## TASK PROMPT
Exactly the lines from the one with "[111,221,138,235] [15] -> [75,233,91,243] 15." to the end of the data below should be set down, and no others.

## DATA SUPPLIED
>>>>

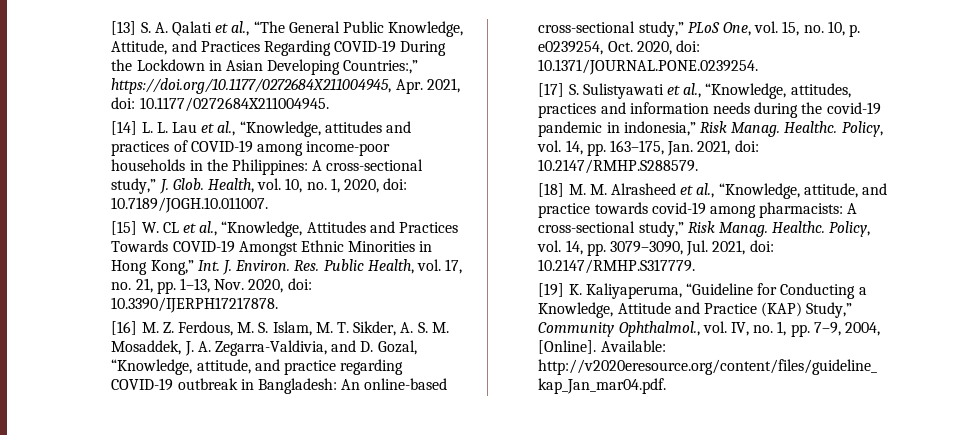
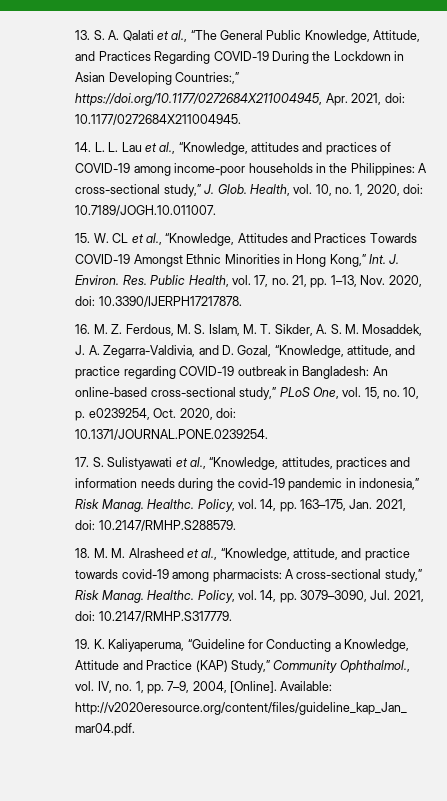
[111,21,137,35] [13] -> [75,30,91,40] 13.
[111,121,138,135] [14] -> [75,142,92,152] 14.
[111,221,138,235] [15] -> [75,233,91,243] 15.
[111,321,138,335] [16] -> [75,324,91,334] 16.
[538,83,565,97] [17] -> [75,457,90,467] 17.
[538,183,565,197] [18] -> [75,548,91,558] 18.
[538,283,565,297] [19] -> [75,639,91,649] 19.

<<<<

## EXERCISE RESULT
[111,221,138,235] [15] -> [75,233,91,243] 15.
[111,321,138,335] [16] -> [75,324,91,334] 16.
[538,83,565,97] [17] -> [75,457,90,467] 17.
[538,183,565,197] [18] -> [75,548,91,558] 18.
[538,283,565,297] [19] -> [75,639,91,649] 19.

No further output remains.